While it’s been more convenient to listen to music on Spotify or Apple Music the past decade, there is still something lost in the compression of the songs that true-blue audiophiles regrettably notice. That’s why over the past few years, we’re seeing the re-emergence of “retro” music formats like CDs and vinyl. The latter in particular has become a must-have for those who are serious about listening to music in its uncompressed format. More often than not, these players are also vintage in design, harking back to music listening in the 60s and beyond.
Designer: William Fairington
But what if the record player gets a futuristic and industrial design instead, bringing a different kind of aesthetic to what we’re used to. That’s the idea behind the conceptual design of a record player called Rotor. The designer is inspired by the mechanical forms of the internal motors of modern electric vehicles. So if you’re the demographic that likes both cars and music, then you’d want this concept to become an actual product eventually.

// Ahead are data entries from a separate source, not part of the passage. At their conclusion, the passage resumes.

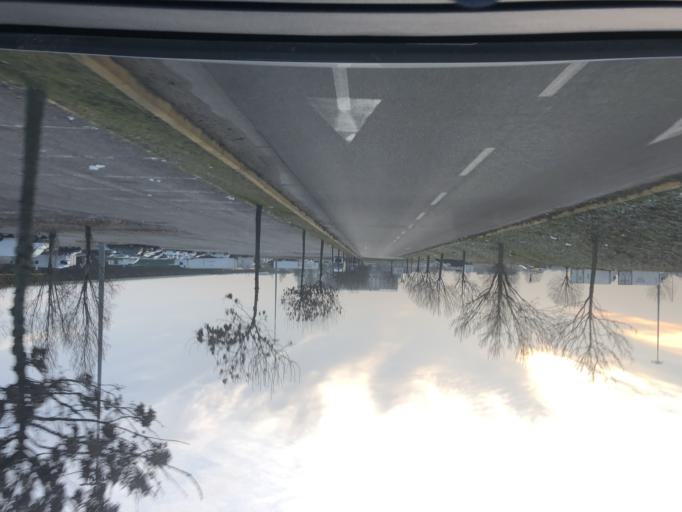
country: IT
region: Veneto
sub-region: Provincia di Verona
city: Dossobuono
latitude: 45.4134
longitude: 10.9203
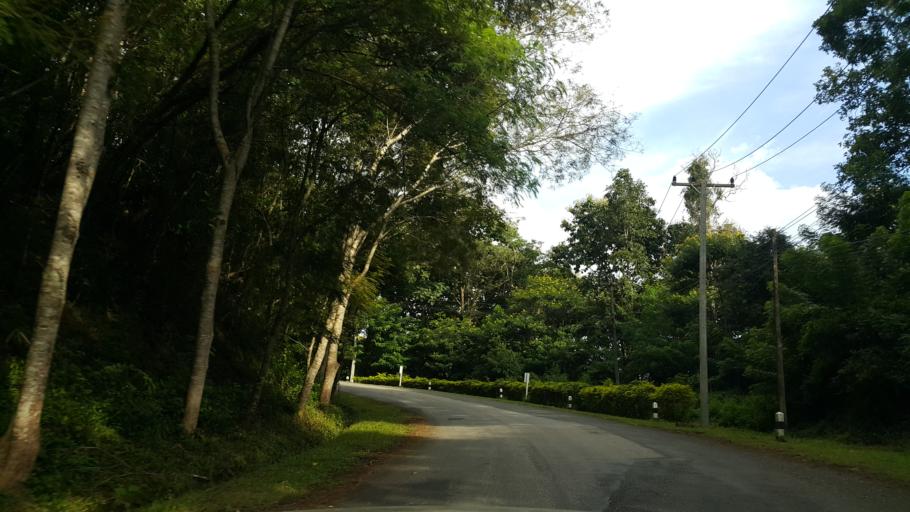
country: TH
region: Chiang Mai
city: Mae On
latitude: 18.8857
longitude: 99.2209
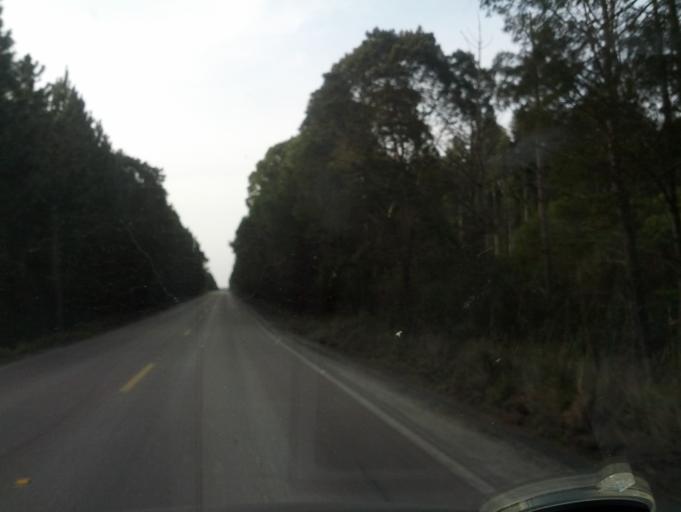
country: BR
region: Santa Catarina
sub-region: Otacilio Costa
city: Otacilio Costa
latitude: -27.3779
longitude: -50.1345
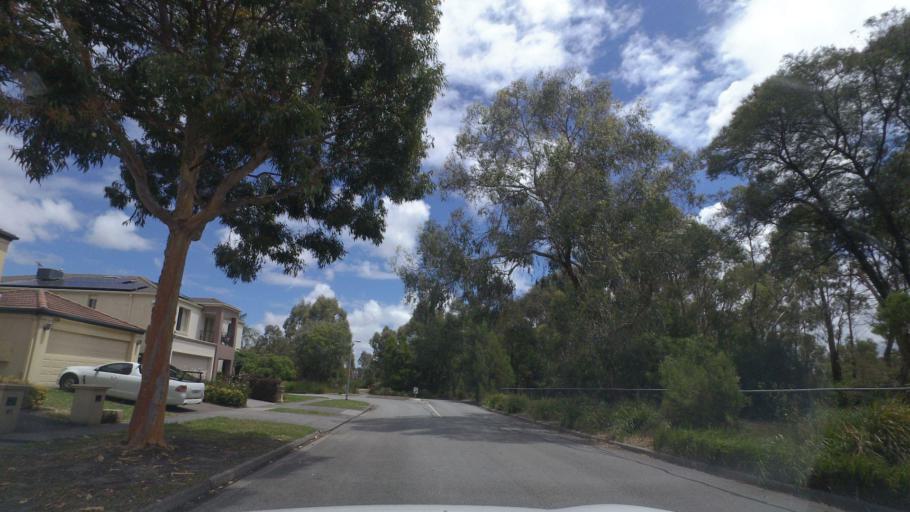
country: AU
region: Victoria
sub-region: Knox
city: Knoxfield
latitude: -37.9009
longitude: 145.2703
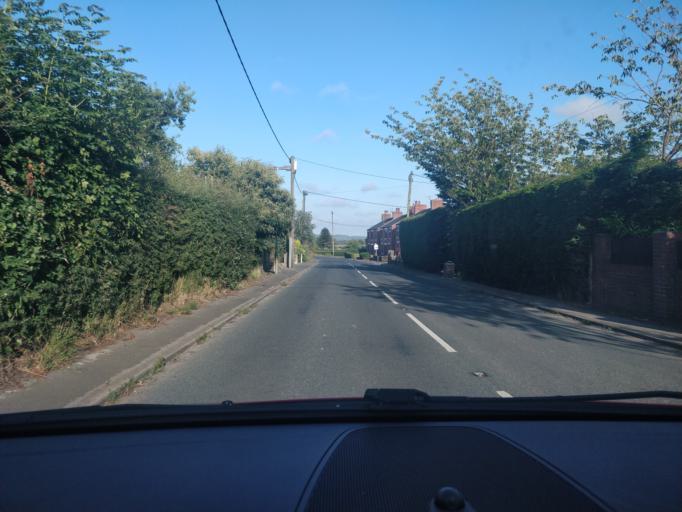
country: GB
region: England
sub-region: Lancashire
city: Tarleton
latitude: 53.6451
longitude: -2.8630
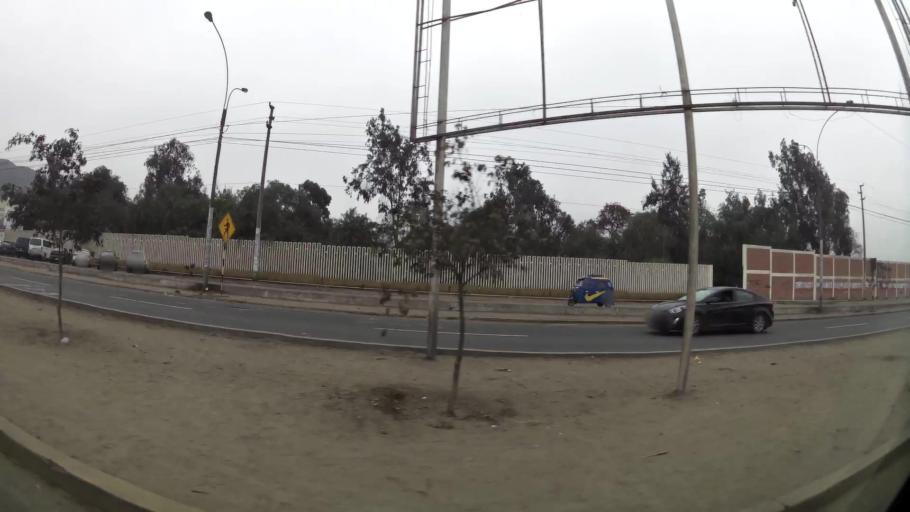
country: PE
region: Lima
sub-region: Lima
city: Urb. Santo Domingo
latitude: -11.9144
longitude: -77.0401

The design features 6 copper coil-inspired speaker modules that support the center shaft and radiates the sound from the inside wall. It actually looks like it is floating within the outer shell as it doesn’t touch the table or the wall where you’ll place the player. To show off the motor design, the vinyl mat has a condensed belt but there is also a threaded cap and spindle to keep the vinyl in place no matter what position your player is placed in since this is a “conceptual dual orientational record player”.

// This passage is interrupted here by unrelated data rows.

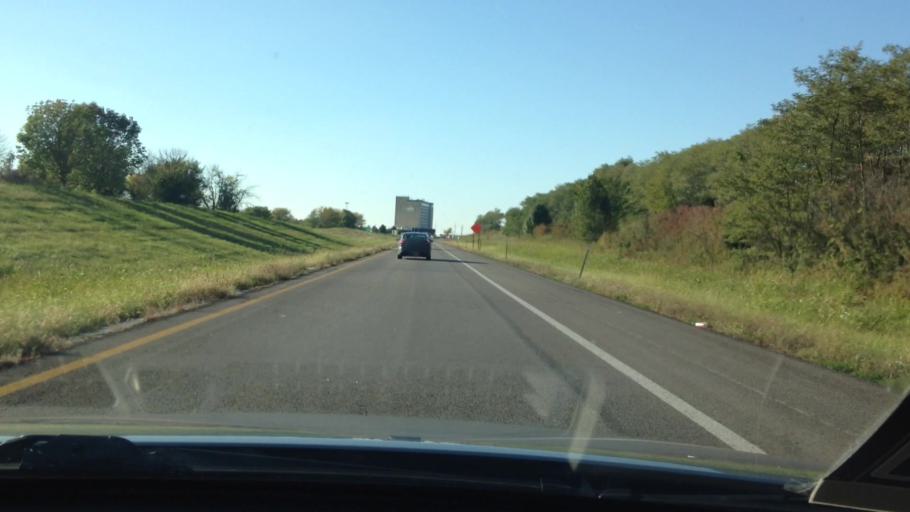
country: US
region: Missouri
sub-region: Platte County
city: Weatherby Lake
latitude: 39.2553
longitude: -94.6537
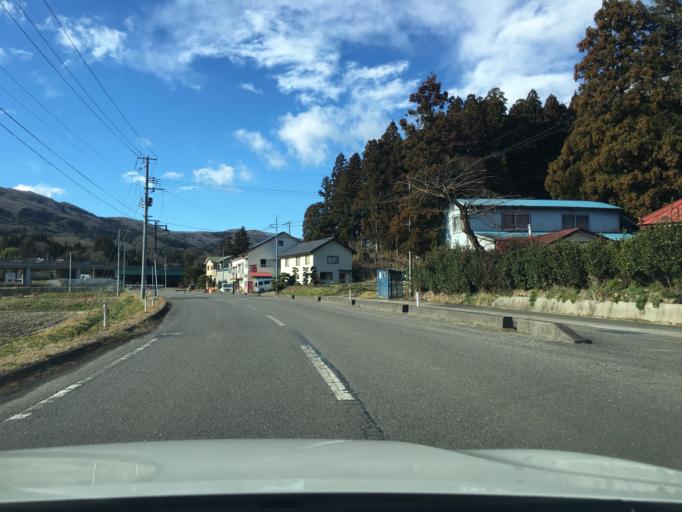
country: JP
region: Fukushima
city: Funehikimachi-funehiki
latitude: 37.3601
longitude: 140.6115
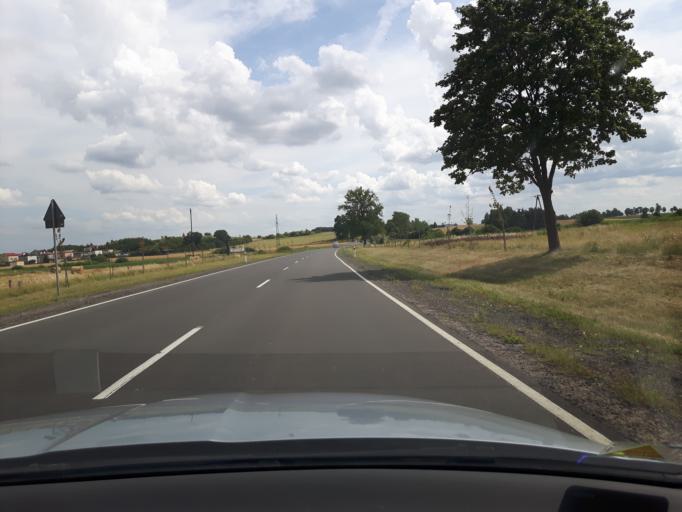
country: PL
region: Warmian-Masurian Voivodeship
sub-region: Powiat nidzicki
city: Nidzica
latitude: 53.3684
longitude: 20.3953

The overall look of the Rotor is that of a motorized car part with a bare metal finish, linear form repetition as well as highlights on its fasteners and jointure. In order to create an actual product like this, the manufacturer would need to use Machining, Casting, and Forging. There are also a lot of complex components for such a device so if this does go into production, expect it to cost something fierce. But if you’re a fan of both EVs and vinyls, you probably will not mind.